Which side is right?

I'm at the point where I want to do BOTH before summer, both gain lean muscle AND lose the remaining 15 lbs i have left....am I fooling myself?


----------



## w8lifter (Mar 18, 2003)

I think you can do both generally...but it is much slower...and how effective it is probably depends on how long you've been training. Someone new to fitness is going to have an easier time adding muscle and dropping fat.


----------



## Robboe (Mar 18, 2003)

You can, if:

a. You're extremely fat.

2. You're a new lifter.

d. You're on AAS.




You can't (put on anything significant), if:

1. You're an experienced lifter.

c. You're already quite lean (~12-15% and below).


----------



## Robboe (Mar 18, 2003)

> _*Originally posted by Karlito *_
> I'm at the point where I want to do BOTH before summer, both gain lean muscle AND lose the remaining 15 lbs i have left....am I fooling myself?



What do you mean by 15lbs you have "left"?


----------



## Arnold (Mar 18, 2003)

> _*Originally posted by The_Chicken_Daddy *_
> You can, if:
> 
> a. You're extremely fat.
> ...



I agree.

--*--

GIVEN REQUEST: From the thread on building muscle while losing fat, copy down everything from "2. You're a" down to "(~12-15% and below).", word for word. Work only from the thread on building muscle while losing fat.

--*--

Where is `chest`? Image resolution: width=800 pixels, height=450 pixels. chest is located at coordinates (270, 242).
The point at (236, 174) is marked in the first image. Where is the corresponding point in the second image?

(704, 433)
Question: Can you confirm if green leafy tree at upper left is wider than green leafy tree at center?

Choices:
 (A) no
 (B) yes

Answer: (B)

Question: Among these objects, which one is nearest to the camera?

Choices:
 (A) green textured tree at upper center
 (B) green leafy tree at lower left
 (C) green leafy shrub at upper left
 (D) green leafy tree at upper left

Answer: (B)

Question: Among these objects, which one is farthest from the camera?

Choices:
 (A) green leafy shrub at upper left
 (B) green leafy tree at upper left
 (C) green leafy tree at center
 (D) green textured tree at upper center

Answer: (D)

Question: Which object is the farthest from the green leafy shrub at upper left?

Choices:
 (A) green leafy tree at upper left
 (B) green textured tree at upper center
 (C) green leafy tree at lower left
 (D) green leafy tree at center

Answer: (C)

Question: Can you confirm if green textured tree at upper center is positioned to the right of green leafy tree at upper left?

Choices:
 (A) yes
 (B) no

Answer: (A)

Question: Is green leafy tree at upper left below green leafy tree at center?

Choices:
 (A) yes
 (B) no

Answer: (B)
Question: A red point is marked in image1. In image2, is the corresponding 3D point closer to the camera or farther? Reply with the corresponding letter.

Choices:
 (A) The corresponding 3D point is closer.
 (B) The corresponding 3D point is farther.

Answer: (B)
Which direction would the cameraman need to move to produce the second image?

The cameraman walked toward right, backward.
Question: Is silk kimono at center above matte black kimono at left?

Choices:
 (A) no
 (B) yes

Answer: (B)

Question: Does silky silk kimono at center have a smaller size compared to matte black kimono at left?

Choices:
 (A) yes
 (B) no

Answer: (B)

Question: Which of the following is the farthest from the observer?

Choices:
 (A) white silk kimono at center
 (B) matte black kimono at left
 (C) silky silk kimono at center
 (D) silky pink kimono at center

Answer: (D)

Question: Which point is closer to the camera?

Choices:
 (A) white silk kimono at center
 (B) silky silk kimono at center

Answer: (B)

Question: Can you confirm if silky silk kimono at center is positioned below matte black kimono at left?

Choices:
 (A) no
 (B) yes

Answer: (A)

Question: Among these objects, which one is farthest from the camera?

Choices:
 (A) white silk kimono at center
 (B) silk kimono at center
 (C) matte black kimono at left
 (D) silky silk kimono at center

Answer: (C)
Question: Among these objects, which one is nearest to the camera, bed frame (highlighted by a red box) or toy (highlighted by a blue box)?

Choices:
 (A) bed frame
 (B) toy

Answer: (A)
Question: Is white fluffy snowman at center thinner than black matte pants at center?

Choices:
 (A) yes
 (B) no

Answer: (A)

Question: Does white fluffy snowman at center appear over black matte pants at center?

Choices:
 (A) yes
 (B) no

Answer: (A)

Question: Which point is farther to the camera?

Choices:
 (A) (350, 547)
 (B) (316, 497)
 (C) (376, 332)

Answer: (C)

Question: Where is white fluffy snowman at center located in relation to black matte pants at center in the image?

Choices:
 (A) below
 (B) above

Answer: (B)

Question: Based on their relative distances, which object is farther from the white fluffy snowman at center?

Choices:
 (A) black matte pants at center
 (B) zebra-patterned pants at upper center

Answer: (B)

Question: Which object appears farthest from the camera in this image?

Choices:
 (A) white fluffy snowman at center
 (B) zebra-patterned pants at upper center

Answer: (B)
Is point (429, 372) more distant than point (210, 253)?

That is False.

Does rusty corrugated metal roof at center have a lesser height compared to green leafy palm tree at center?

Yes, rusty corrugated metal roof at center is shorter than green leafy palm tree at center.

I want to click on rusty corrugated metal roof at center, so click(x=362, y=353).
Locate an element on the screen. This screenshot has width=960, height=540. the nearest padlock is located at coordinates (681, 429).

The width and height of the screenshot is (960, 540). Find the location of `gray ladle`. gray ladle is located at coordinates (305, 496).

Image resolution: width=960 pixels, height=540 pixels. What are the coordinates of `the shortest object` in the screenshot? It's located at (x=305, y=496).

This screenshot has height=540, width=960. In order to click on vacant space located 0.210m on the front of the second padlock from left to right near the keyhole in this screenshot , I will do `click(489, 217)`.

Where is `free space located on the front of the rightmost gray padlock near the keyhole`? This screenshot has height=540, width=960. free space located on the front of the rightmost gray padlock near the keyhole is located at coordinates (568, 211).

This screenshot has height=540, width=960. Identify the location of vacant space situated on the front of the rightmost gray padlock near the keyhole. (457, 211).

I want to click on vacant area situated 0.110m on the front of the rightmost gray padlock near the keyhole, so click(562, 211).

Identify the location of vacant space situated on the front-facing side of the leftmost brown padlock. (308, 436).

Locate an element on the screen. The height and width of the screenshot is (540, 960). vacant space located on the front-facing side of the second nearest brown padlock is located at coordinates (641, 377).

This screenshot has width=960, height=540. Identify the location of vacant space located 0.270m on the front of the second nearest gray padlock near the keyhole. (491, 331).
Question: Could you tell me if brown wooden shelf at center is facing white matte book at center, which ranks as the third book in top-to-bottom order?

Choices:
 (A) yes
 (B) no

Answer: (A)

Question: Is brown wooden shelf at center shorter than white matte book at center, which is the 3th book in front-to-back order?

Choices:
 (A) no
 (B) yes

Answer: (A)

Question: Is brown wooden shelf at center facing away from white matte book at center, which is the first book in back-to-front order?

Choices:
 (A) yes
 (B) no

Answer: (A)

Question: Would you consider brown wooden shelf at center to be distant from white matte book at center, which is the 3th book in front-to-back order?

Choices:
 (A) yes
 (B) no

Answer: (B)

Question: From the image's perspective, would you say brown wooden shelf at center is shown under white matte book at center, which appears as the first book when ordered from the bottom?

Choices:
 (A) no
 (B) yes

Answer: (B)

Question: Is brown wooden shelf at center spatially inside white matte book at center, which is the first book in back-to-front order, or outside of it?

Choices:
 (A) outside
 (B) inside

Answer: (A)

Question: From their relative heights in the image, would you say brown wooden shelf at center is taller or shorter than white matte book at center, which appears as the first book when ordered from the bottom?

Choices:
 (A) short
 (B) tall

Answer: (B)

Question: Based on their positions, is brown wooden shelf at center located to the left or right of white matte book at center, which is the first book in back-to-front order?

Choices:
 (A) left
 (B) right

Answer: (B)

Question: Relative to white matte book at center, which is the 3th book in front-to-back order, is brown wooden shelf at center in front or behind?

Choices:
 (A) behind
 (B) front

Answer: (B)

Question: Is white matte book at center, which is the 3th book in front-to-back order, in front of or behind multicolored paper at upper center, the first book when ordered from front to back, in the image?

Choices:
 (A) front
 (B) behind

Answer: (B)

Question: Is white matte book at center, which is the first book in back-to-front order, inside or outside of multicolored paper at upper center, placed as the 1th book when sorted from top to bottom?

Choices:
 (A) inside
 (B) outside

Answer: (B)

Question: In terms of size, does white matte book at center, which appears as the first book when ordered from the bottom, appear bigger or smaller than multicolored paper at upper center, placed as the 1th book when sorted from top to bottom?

--*--

RESULT BELOW:
2. You're a new lifter.

d. You're on AAS.




You can't (put on anything significant), if:

1. You're an experienced lifter.

c. You're already quite lean (~12-15% and below).